The average processor load is around 40%.

This setup, as described above, always makes my JTX1 become unresponsive. Usually within an hour. Once within 20 minutes. But I can also make it unresponsive in less than two minutes if I direct the point cloud messages to a text file as follows: $ rostopic echo /camera/point_cloud/cloud > cloud.txt - but this could be unrelated.

I ran the same test on my laptop (Dell Precision M4700) today, and I stopped after 4 hours of uneventful running.

I am currently running the same test on my JTK1. It has been running without crashing for an hour now, and it runs about 10 degrees C cooler hoovering around 37 degrees C (but I am also having a much lower data rate - which is to be expected with the JTK1).

If there is anybody else with a JTX1 and an ZED and ROS wrapper, I would love to know if there is something wrong with my JTX1 in particular or if this is a systemic issue.

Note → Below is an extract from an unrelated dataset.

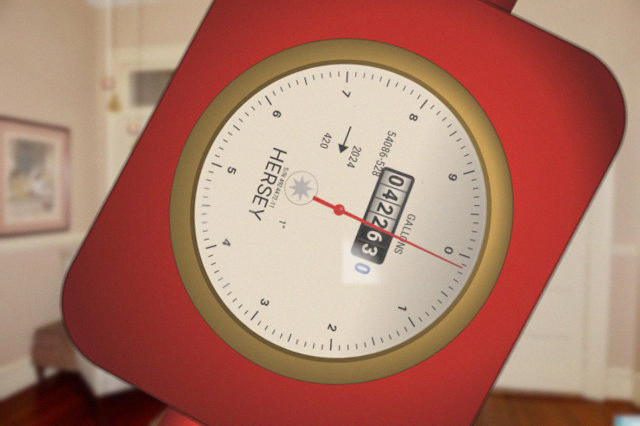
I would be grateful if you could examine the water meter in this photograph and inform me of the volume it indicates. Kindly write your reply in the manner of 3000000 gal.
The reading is 422630.1 gal
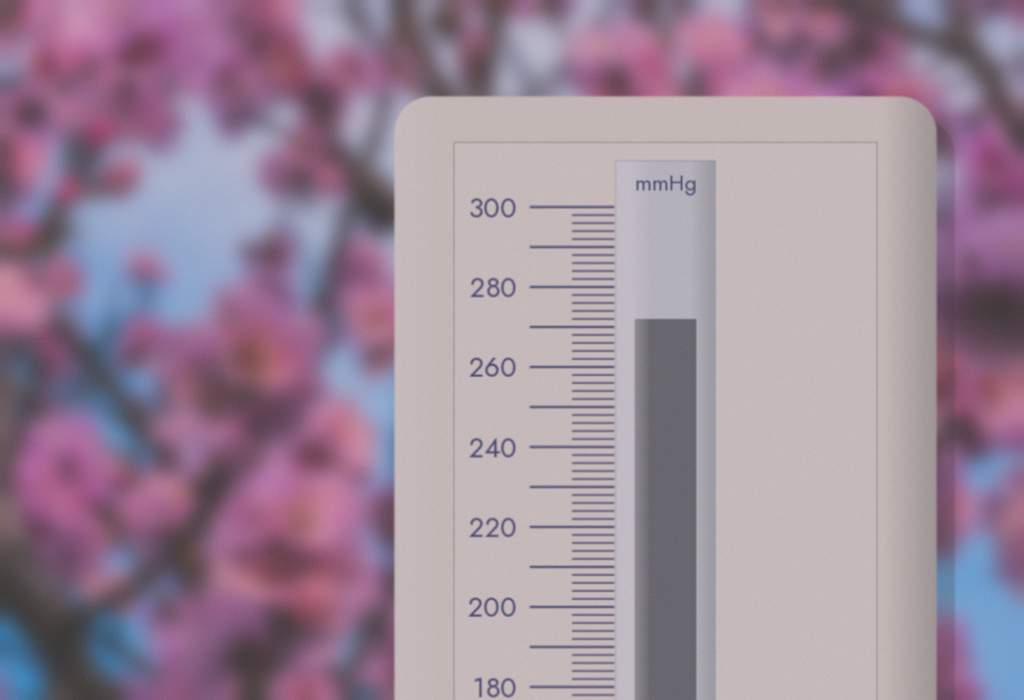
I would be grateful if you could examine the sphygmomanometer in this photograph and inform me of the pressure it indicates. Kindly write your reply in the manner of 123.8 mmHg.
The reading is 272 mmHg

My JTX1 was freshly flashed using Jetpack 2.1 with CUDA and OpenCV for tegra, and with ROS Indigo installed after a full upgrade.

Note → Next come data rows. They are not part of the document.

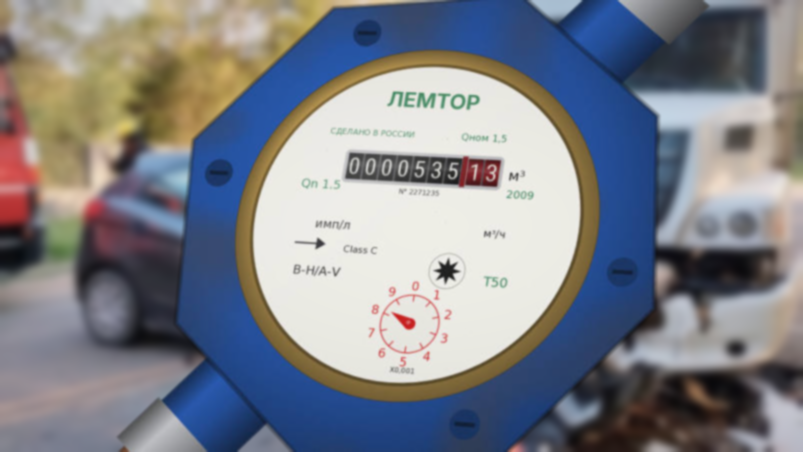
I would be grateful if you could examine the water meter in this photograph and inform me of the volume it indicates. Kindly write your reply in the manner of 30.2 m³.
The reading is 535.138 m³
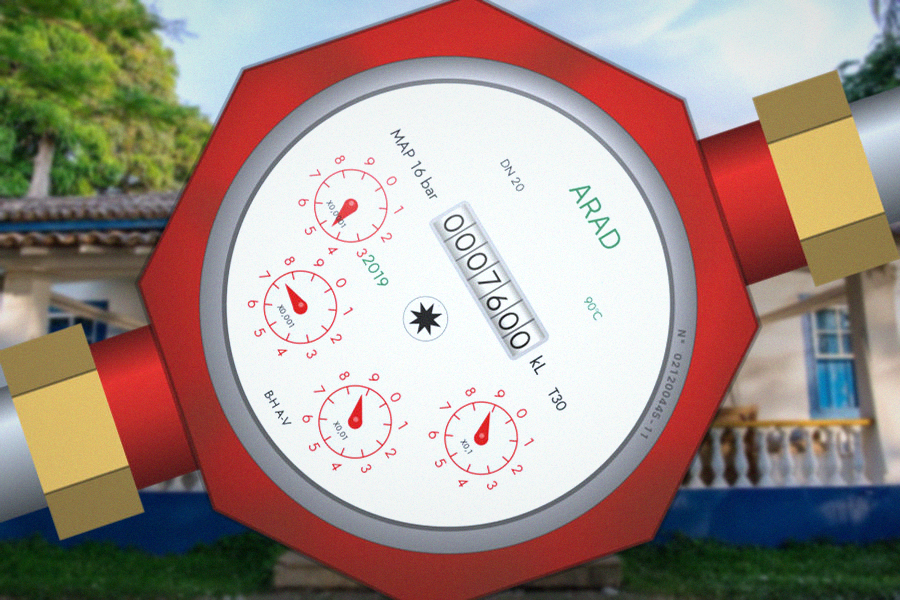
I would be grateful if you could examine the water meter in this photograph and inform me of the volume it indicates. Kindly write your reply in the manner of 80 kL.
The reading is 7599.8874 kL
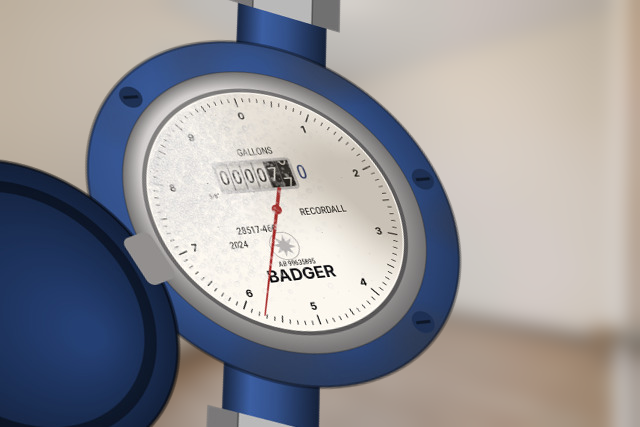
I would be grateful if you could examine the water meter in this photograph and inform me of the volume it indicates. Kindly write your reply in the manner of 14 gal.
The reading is 765.7 gal
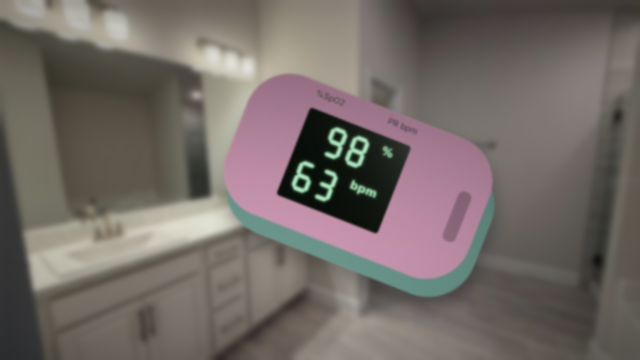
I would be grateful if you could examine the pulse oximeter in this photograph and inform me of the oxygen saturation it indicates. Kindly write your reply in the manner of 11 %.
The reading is 98 %
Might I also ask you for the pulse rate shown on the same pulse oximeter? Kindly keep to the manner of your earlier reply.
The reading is 63 bpm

(I actually posted a topic on this subject yesterday, but for some reason it has not posted)

Hi Galto200,

Actually, the OpenCV4Tegra is not well optimized to support camera on Jetson TX1 at present version, and might cause the issue you met.
We’re going to have an update version in coming release soon.

Thanks

Hi Kaycc,

thanks for the insight.

So I guess one way to confirm this would be to remove OpenCV4Tegra and install “regular” OpenCV ?

Cheers,

Galto

If other threads are any indication, yes, going to the non-Nvidia OpenCV should work.

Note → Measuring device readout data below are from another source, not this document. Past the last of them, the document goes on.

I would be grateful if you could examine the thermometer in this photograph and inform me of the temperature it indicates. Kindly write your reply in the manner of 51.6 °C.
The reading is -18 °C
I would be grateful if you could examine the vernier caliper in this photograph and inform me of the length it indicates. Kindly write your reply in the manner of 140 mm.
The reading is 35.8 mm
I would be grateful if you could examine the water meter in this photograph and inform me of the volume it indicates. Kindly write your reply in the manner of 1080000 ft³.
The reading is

Is there any way you can view the pics on another machine? I was having trouble with the ZED apps running them on the same machine as the camera it would get hot and stop. But when I used ROS to view the images on another machine all is well. Maybe use ssh-X to get to the jetson and view on the other machine to try it out. On my Mac you need to install the optional X server for that to work. And use its terminal program to log into the jetson. Haven’t been able to get it working with Linux on the intel box. The way X works you will be running the display code on the other box so it should work the same as using ROS. The ZED SDK works the GPU pretty hard and seems like it you are trying to use it to display as well it just gets too hot. I put mine in a mini itx case with two more fans blowing directly on it and it would still lock. Took longer but eventually it locked up. You might try using the real X server instead of lightdm to eliminate lightdm from the equation. I wrote a little script to read the temp and print it out continuously. The weirdness started at about 55C. But viewing the images on another machine it never heats up and stops. Even for several hours. I am waiting for the 24.1 cuda and zed sdk to test again. See if when everything is 64 bit it goes away. My theory is somewhere along the pipeline with a mixed system it has to double up on data transfers which heats up the chip since its doing twice the work. Turning the fan on from the get go just prolongs the period it works properly but doesn’t keep it from overheating. At one point I had two fans on top plus another 4 inch blowing across the board. The upgrade that slowed the cpu clock didn’t seem to phase it either. Wondering if you can turn down the GPU clock and see if that does it. I know you can do that on the TK1. Doesn’t seem to be a hardware issue so I expect it to go away at some point. My bet is with 24.2.

Dan

If you are interested in reducing GPU use and memory in general, and if your Jetson does not require a graphical login (such as when doing remote viewing over ssh), you could run in text mode. See:
https://devtalk.nvidia.com/default/topic/937815/jetson-tk1/command-line-boot/post/4887236/#4887236

In the case of a Jetson on a robot, and nobody sitting directly at the Jetson, meaning no video card required, you might as well turn off X11 (remote viewing of an X11 application running on a system without X11 server can still do remote display to another machine which has the actual X11 server). I imagine there are a lot of robot applications of a Jetson where no GUI is needed at all, but still run X11 when it isn’t necessary. If you don’t have a monitor attached, why run the software for a monitor?